Grand pronouncements are tricky but they’re tons of fun, aren’t they, and maybe it’s because I’ve finally gotten around to picking up Jonathan Franzen’s The Corrections, which seems full of grand pronouncements or at least the promise of them, but last night, listening to John le Carré on Fresh Air talk about where he thinks we are in modern Western history (in relation to the early Cold War days), this struck me as truthful and a lot sad, too:
“Back then, we had a clear philosophy which we thought we were protecting, and it was a notion of the West. It was a notion of individual freedom, of inclusiveness, of tolerance. All of that we called anti-communism. That was really a broad brush. Because there were plenty of innocent people living in communist countries who weren’t as bad as one might suppose. But now, today, this present time in which these matters are being reconsidered, we seem to have no direction. We seem to be joined by nothing very much except fear and bewilderment about what the future holds. We have no coherent idealogy in the West. We used to believe in the great American example. I think that’s recently been profoundly underminded for us. We’re alone.”

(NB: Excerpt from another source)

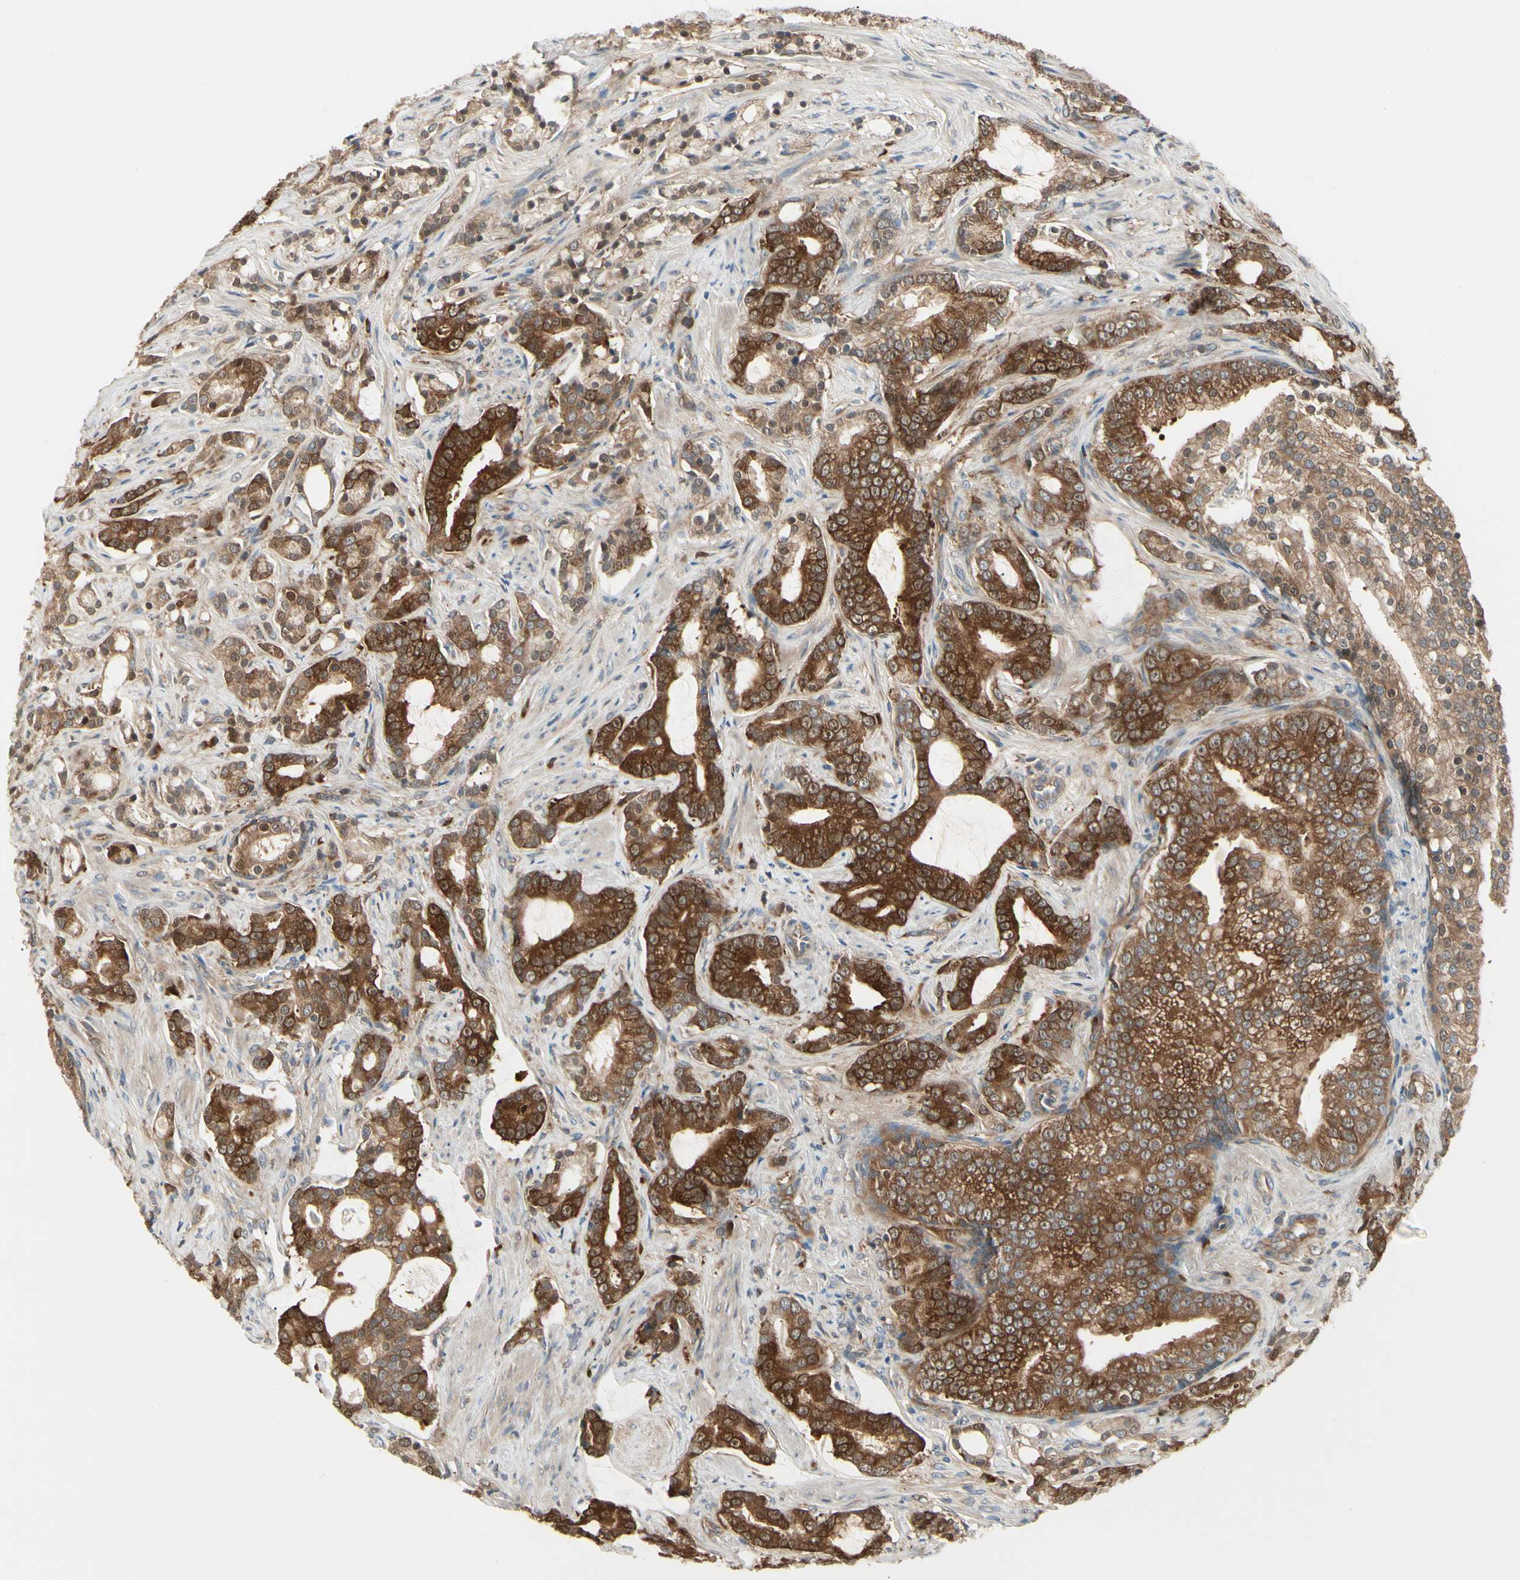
{"staining": {"intensity": "strong", "quantity": ">75%", "location": "cytoplasmic/membranous,nuclear"}, "tissue": "prostate cancer", "cell_type": "Tumor cells", "image_type": "cancer", "snomed": [{"axis": "morphology", "description": "Adenocarcinoma, Low grade"}, {"axis": "topography", "description": "Prostate"}], "caption": "Tumor cells reveal high levels of strong cytoplasmic/membranous and nuclear positivity in approximately >75% of cells in human prostate adenocarcinoma (low-grade). The staining is performed using DAB (3,3'-diaminobenzidine) brown chromogen to label protein expression. The nuclei are counter-stained blue using hematoxylin.", "gene": "NME1-NME2", "patient": {"sex": "male", "age": 58}}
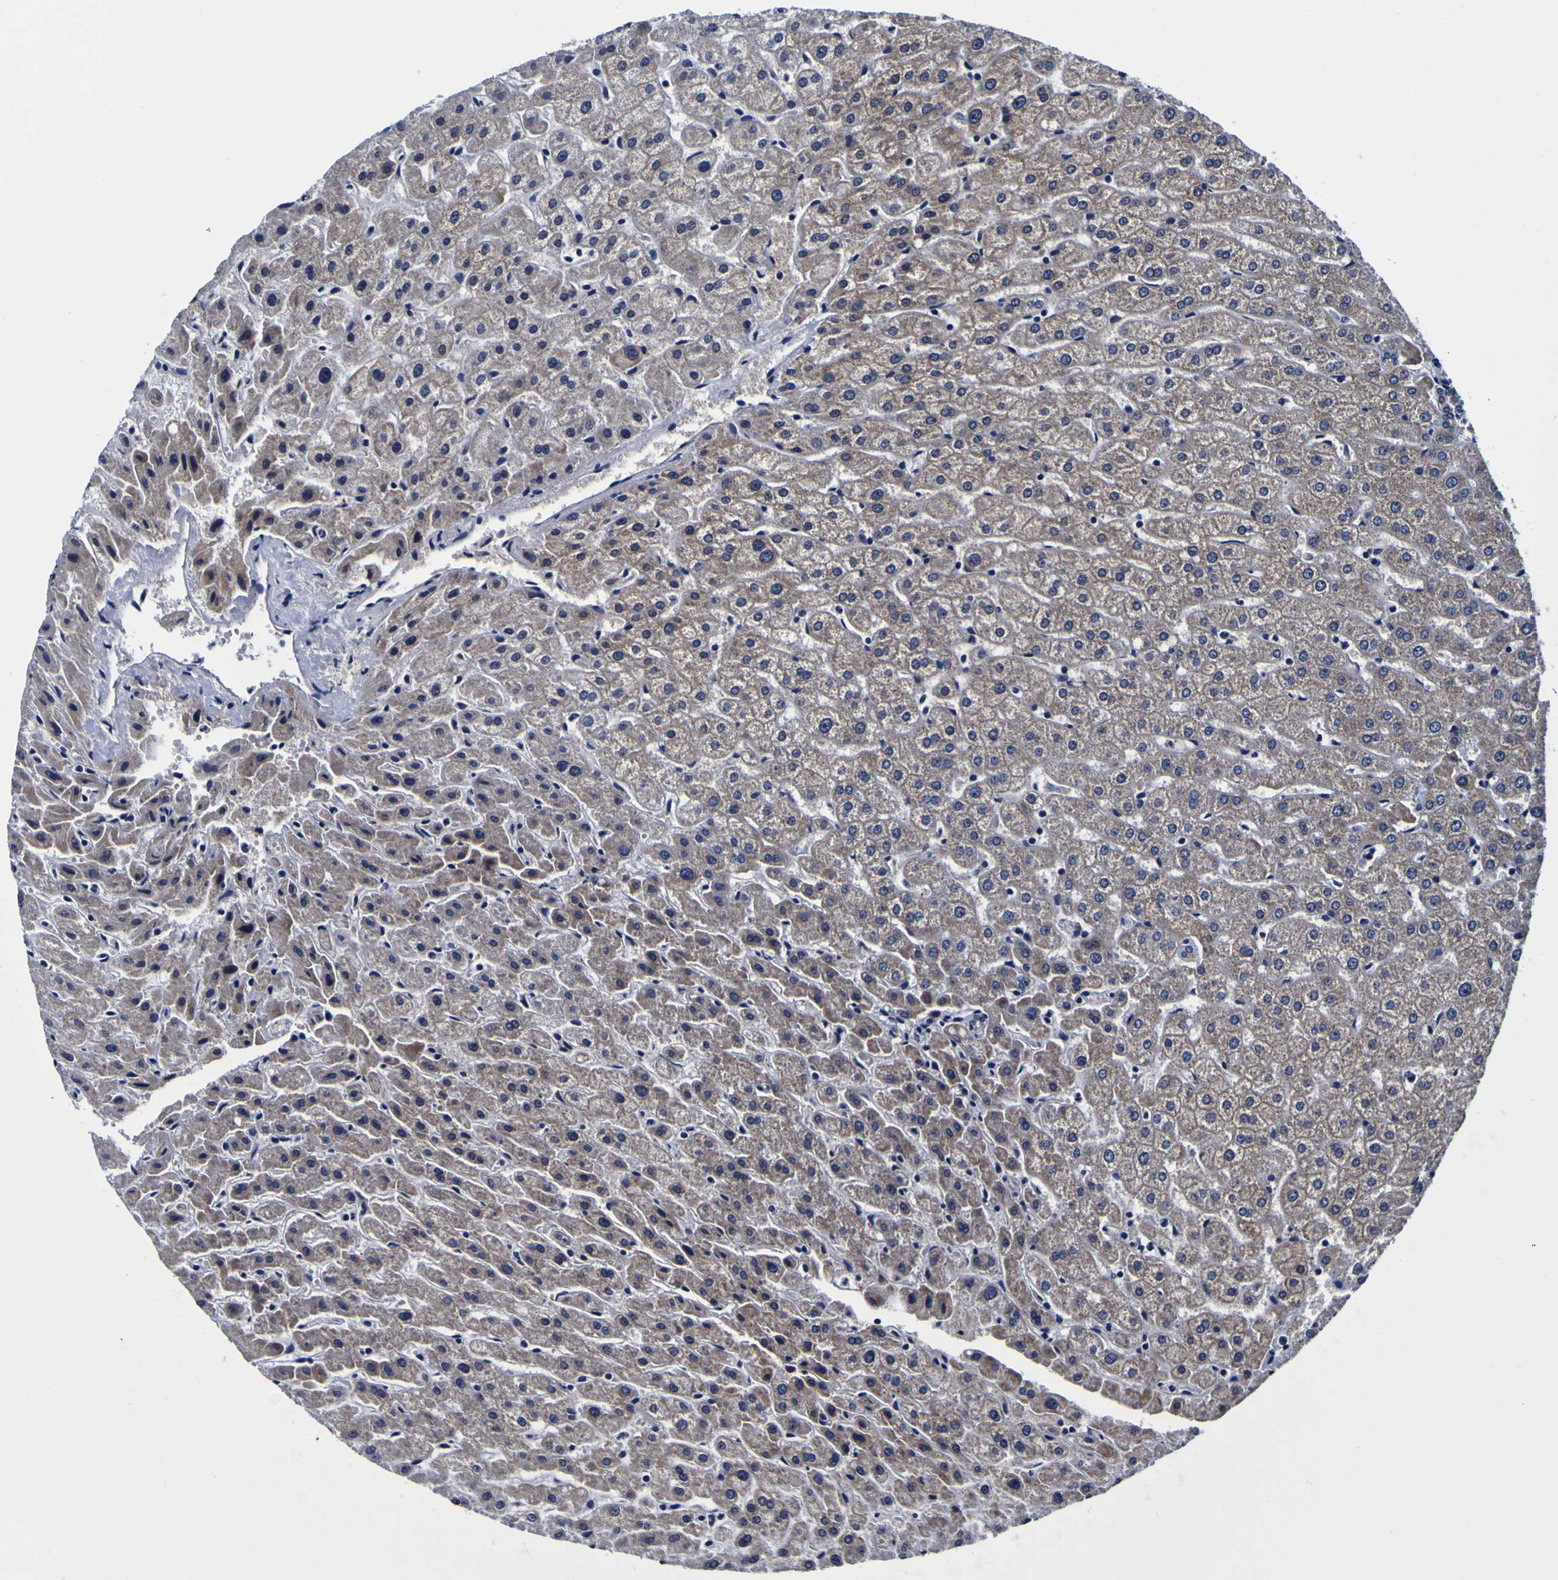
{"staining": {"intensity": "weak", "quantity": ">75%", "location": "cytoplasmic/membranous"}, "tissue": "liver", "cell_type": "Cholangiocytes", "image_type": "normal", "snomed": [{"axis": "morphology", "description": "Normal tissue, NOS"}, {"axis": "morphology", "description": "Fibrosis, NOS"}, {"axis": "topography", "description": "Liver"}], "caption": "Brown immunohistochemical staining in benign human liver demonstrates weak cytoplasmic/membranous positivity in about >75% of cholangiocytes. (IHC, brightfield microscopy, high magnification).", "gene": "PDLIM4", "patient": {"sex": "female", "age": 29}}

He’s talking more or less about England, but he’s also talking about the postwar Western idea, of, essentially, liberalism, too. Really big picture stuff. Maybe I need to stop trying to make sense of Trump and Brexit fourteen times a day. It’s happened, and likely it was happening for many years. The backlash against the idea of helping each other, of being on the same team. Now, it’s: fuck you, Belgium, fuck you, Sweden (but, you know, hi, Russia). It all makes me so sad.
The Corrections really is very good so far, though. I know that’s not groundbreaking news. I don’t know why I put it off for so long. The size of it, maybe, and the foreboding sense I get with books that I know are going to be deep dives into sad, anxious families. But it’s a sprawling beautiful mess, too, and those are good. We need more of those.